= What to work on =
Using the records below, please work out how many lines contain "gnews"; answer with the number alone.
### Information shown
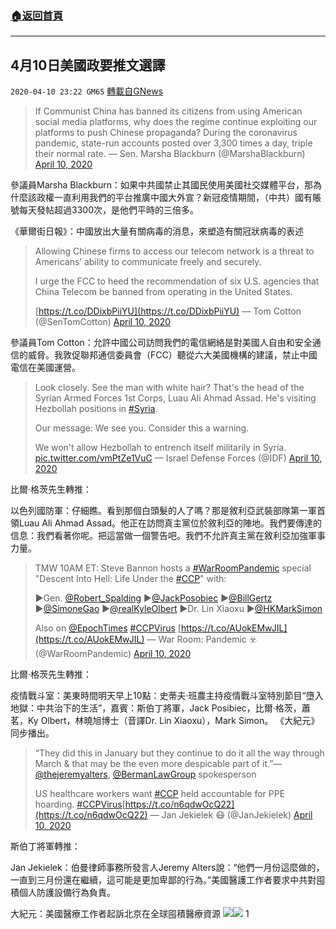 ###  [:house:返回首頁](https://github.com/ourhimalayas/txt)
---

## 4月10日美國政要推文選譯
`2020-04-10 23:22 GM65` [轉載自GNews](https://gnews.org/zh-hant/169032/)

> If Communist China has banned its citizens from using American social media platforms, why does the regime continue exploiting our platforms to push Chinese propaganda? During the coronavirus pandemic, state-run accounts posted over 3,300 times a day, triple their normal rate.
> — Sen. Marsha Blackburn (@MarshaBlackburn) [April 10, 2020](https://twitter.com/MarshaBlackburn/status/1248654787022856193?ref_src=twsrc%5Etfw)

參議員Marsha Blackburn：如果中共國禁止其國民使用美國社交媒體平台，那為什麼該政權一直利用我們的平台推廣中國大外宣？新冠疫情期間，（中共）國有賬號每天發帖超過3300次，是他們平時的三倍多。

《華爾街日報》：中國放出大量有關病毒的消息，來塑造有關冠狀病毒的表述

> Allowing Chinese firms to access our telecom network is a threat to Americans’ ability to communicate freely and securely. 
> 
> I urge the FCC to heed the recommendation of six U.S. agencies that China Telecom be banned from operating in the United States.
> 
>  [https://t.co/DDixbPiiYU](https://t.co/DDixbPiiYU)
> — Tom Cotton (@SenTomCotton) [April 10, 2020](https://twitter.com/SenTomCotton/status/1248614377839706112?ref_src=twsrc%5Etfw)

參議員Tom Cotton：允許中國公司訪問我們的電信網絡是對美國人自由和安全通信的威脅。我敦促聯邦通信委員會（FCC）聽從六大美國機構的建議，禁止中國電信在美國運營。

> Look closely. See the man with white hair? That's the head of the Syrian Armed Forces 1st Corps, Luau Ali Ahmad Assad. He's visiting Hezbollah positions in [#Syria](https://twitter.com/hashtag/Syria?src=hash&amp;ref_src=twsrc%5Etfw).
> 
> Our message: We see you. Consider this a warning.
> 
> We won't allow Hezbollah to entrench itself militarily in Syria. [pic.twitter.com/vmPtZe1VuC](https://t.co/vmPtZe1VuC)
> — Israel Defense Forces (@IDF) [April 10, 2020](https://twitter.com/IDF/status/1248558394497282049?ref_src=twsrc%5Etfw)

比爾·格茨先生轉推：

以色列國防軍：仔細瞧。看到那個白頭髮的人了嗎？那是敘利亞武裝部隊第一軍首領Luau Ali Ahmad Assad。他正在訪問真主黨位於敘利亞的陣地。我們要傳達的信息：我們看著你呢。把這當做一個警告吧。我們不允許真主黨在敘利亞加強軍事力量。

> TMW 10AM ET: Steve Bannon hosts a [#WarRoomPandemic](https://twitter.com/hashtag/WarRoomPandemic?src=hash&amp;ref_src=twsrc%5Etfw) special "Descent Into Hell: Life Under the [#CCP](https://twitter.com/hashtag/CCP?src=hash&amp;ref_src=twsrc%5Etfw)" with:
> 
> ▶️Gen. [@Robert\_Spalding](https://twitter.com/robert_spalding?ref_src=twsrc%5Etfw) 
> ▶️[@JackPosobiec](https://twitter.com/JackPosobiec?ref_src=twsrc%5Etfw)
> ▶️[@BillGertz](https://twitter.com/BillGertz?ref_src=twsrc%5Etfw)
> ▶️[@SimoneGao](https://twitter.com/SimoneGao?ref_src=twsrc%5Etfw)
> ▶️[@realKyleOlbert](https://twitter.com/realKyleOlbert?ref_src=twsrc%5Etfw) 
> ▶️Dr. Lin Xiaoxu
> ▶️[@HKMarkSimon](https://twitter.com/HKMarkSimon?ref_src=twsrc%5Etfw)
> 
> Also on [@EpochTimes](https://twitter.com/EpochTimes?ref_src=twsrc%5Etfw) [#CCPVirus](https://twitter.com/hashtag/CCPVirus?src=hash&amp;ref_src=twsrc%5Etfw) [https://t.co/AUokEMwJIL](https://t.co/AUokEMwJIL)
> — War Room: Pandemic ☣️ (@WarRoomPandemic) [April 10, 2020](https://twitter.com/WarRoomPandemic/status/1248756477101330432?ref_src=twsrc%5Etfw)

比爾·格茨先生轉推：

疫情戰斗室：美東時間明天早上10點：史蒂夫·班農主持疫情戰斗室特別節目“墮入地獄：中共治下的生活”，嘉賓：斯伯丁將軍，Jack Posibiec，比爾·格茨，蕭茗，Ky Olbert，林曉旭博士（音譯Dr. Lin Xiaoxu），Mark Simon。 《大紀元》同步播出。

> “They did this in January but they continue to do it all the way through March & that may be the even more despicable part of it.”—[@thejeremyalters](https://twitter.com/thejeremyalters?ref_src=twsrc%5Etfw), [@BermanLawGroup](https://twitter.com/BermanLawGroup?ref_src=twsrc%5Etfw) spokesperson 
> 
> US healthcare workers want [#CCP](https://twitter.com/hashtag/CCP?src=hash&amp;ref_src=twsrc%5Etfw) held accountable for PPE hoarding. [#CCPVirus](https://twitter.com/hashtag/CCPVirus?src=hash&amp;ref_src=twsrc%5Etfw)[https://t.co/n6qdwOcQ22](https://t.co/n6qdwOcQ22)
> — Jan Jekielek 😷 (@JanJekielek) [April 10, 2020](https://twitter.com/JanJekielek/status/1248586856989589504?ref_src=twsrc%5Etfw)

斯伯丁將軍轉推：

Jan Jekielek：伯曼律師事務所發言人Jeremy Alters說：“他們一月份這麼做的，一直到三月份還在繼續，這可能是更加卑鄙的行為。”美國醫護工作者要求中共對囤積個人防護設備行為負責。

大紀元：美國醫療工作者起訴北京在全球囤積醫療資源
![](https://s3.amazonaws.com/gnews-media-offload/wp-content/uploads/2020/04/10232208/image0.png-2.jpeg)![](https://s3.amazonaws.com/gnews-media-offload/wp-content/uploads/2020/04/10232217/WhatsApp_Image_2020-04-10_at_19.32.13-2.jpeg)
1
######
= Result =
2